63

Estábamos Hawk y yo sentados en su coche, a media manzana de la mansión, vigilando la entrada de la casa de April.

—¿Has hablado con Susan de lo de April? —dijo Hawk.

—No.

—¿Crees que te apetecerá hablarlo todo con ella? —dijo Hawk.

—No.

—Ella entiende de estas cosas —dijo.

—En efecto.

—¿Pero?

—Pero, por más que entienda de estas cosas, le costaría mantener la objetividad si supiera que April ha decidido matarme.

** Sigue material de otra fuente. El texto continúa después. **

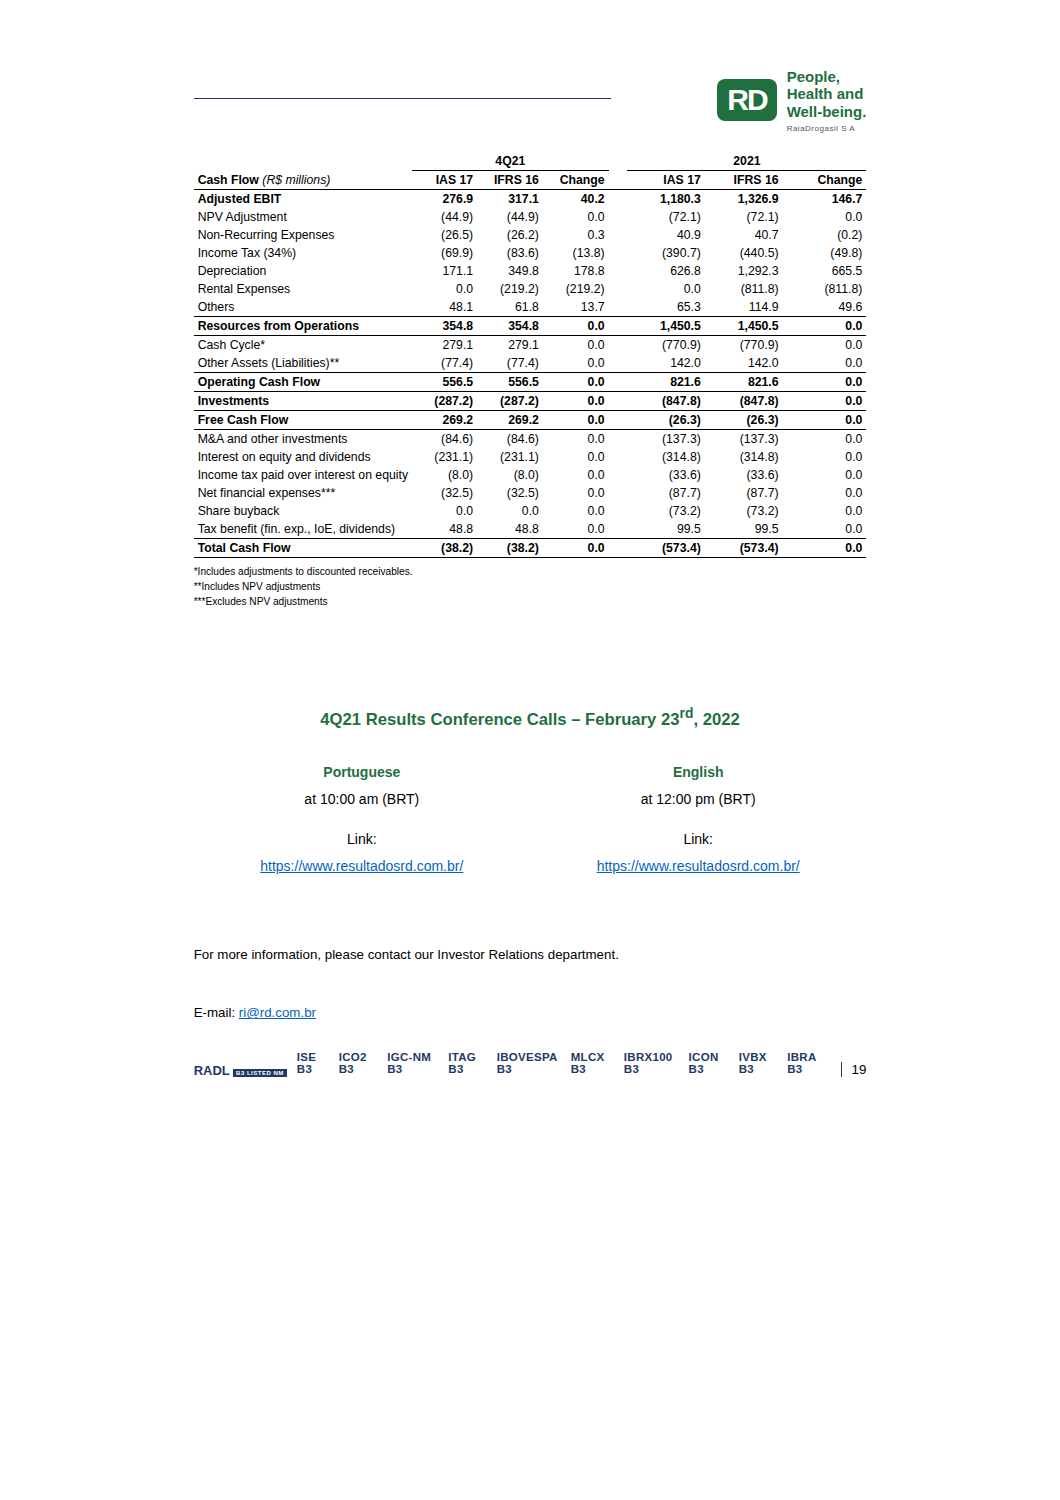RD
People,
Health and
Well-being.
RaiaDrogasil S A
| | 4Q21 | | 2021 |
| Cash Flow (R$ millions) | IAS 17 | IFRS 16 | Change | | IAS 17 | IFRS 16 | Change |
| Adjusted EBIT | 276.9 | 317.1 | 40.2 | | 1,180.3 | 1,326.9 | 146.7 |
| NPV Adjustment | (44.9) | (44.9) | 0.0 | | (72.1) | (72.1) | 0.0 |
| Non-Recurring Expenses | (26.5) | (26.2) | 0.3 | | 40.9 | 40.7 | (0.2) |
| Income Tax (34%) | (69.9) | (83.6) | (13.8) | | (390.7) | (440.5) | (49.8) |
| Depreciation | 171.1 | 349.8 | 178.8 | | 626.8 | 1,292.3 | 665.5 |
| Rental Expenses | 0.0 | (219.2) | (219.2) | | 0.0 | (811.8) | (811.8) |
| Others | 48.1 | 61.8 | 13.7 | | 65.3 | 114.9 | 49.6 |
| Resources from Operations | 354.8 | 354.8 | 0.0 | | 1,450.5 | 1,450.5 | 0.0 |
| Cash Cycle* | 279.1 | 279.1 | 0.0 | | (770.9) | (770.9) | 0.0 |
| Other Assets (Liabilities)** | (77.4) | (77.4) | 0.0 | | 142.0 | 142.0 | 0.0 |
| Operating Cash Flow | 556.5 | 556.5 | 0.0 | | 821.6 | 821.6 | 0.0 |
| Investments | (287.2) | (287.2) | 0.0 | | (847.8) | (847.8) | 0.0 |
| Free Cash Flow | 269.2 | 269.2 | 0.0 | | (26.3) | (26.3) | 0.0 |
| M&A and other investments | (84.6) | (84.6) | 0.0 | | (137.3) | (137.3) | 0.0 |
| Interest on equity and dividends | (231.1) | (231.1) | 0.0 | | (314.8) | (314.8) | 0.0 |
| Income tax paid over interest on equity | (8.0) | (8.0) | 0.0 | | (33.6) | (33.6) | 0.0 |
| Net financial expenses*** | (32.5) | (32.5) | 0.0 | | (87.7) | (87.7) | 0.0 |
| Share buyback | 0.0 | 0.0 | 0.0 | | (73.2) | (73.2) | 0.0 |
| Tax benefit (fin. exp., IoE, dividends) | 48.8 | 48.8 | 0.0 | | 99.5 | 99.5 | 0.0 |
| Total Cash Flow | (38.2) | (38.2) | 0.0 | | (573.4) | (573.4) | 0.0 |
*Includes adjustments to discounted receivables.
**Includes NPV adjustments
***Excludes NPV adjustments
4Q21 Results Conference Calls – February 23rd, 2022
Portuguese
at 10:00 am (BRT)
Link:
https://www.resultadosrd.com.br/
English
at 12:00 pm (BRT)
Link:
https://www.resultadosrd.com.br/
For more information, please contact our Investor Relations department.
E-mail: ri@rd.com.br
RADL
B3 LISTED NM
ISE B3 ICO2 B3 IGC-NM B3 ITAG B3 IBOVESPA B3 MLCX B3 IBRX100 B3 ICON B3 IVBX B3 IBRA B3
19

—Eso a nosotros no nos pasa —dijo Hawk.

—Estamos acostumbrados a saber que alguien quiere matarnos.

—Y que no puede —añadió Hawk.

—Hasta el momento —rematé.

Hawk volvió la cabeza para mirarme.

—Te encuentro muy optimista hoy —dijo.

Me encogí de hombros.

—Imagínate que no podamos matarla antes a ella —dijo Hawk—. Antes de que se lo encargue a otro.

—No —dije.

—De acuerdo —dijo Hawk—. Entonces, esperemos. Cuando encuentre a otro, nos lo cargamos.

Asentí. Seguimos mirando la puerta de su casa. Por fin había llegado la primavera a Back Bay. Apenas quedaba nieve. Los pájaros saltaban entre los brotes nuevos de los árboles. Estaba cómodo con mi ligera sudadera de cremallera.

—Has hecho todo lo que has podido —dijo Hawk sin mirarme.

Asentí.

—Su viejo la echó de casa a patadas hace veinte años —dijo Hawk.

Asentí.

—La llamó puta —dije.

—Y desde entonces, ha procurado no defraudarlo —dijo Hawk—. Así, salvarla es muy difícil.

—En efecto.

Una mujer joven, con vaqueros y un chaleco rojo de borreguillo, iba con cuatro perrillos atados con correa por el paseo del centro de la avenida.

—Los macarras la tenían pillada —dijo Hawk—. Tú se la quitaste de las manos.

—Y se la mandé a una madam.

—A una madam de mucha clase que la cuidaría —dijo Hawk.

Asentí.

—¿Tenías dónde escoger? —dijo Hawk—. A casa no quería volver, ni ibas a dejarla en manos del Estado. ¿Tenías que adoptarla?

Negué con un gesto de la cabeza.

—Hiciste lo que pudiste —dijo Hawk.

No contesté. Dos hombres bien vestidos giraron hacia el sendero de entrada de la mansión. Miré el reloj. Las once y cuarto de la mañana.

—Lo tenía muy bien con Patricia Utley —dijo Hawk—, y se largó.

—Creyó que estaba enamorada —dije.

Hawk asintió.

—Y terminó en la misma esclavitud sexual —dijo Hawk—. Y fuiste tú y la sacaste de allí.

—Los clubs Crown Prince —dije—. Seguramente, de ahí sacó la idea de Dreamgirl.

—Claro, por lo bien que se lo pasaba —dijo Hawk.

Me fijé en el cuarteto de perrillos y su paseante. Tres tiraban con fuerza, estirando la correa todo lo que daba de sí. El cuarto, un teckel de pelo duro, no se separaba de los tobillos de la mujer.

—No puedes salvarla —dijo Hawk—. Ha pasado mucho tiempo en la mierda. Era muy joven cuando se cayó de cabeza al pozo.

—Lo sé —dije.

—Seguramente mató a Ollie DeMars. Por eso Ollie la dejó entrar y procuró encontrarse a solas con ella. Creía que le iba a sacudir las telarañas.

—Lo sé.

—Y casi seguro que mató a Lionel en Nueva York —dijo Hawk—. No veo ninguna otra posibilidad lógica.

—Lo sé.

El sol estaba a punto de darnos de pleno. Hacía calor en el coche. Teníamos el motor apagado y las ventanillas abiertas. Había poco tráfico a mediodía. El prometedor aire primaveral circulaba por el interior del coche.

—Entonces, ¿por qué no se la entregas a Belson sin más? —dijo Hawk—. Que Corsetti y él aclaren el asunto.

No dije nada.

—De acuerdo —dijo Hawk—. No te gusta la idea, tengo otra. ¿Por qué no entras a rescatarla. Dale la oportunidad de matarte.

—Sí, los tiros van más por ahí —dije.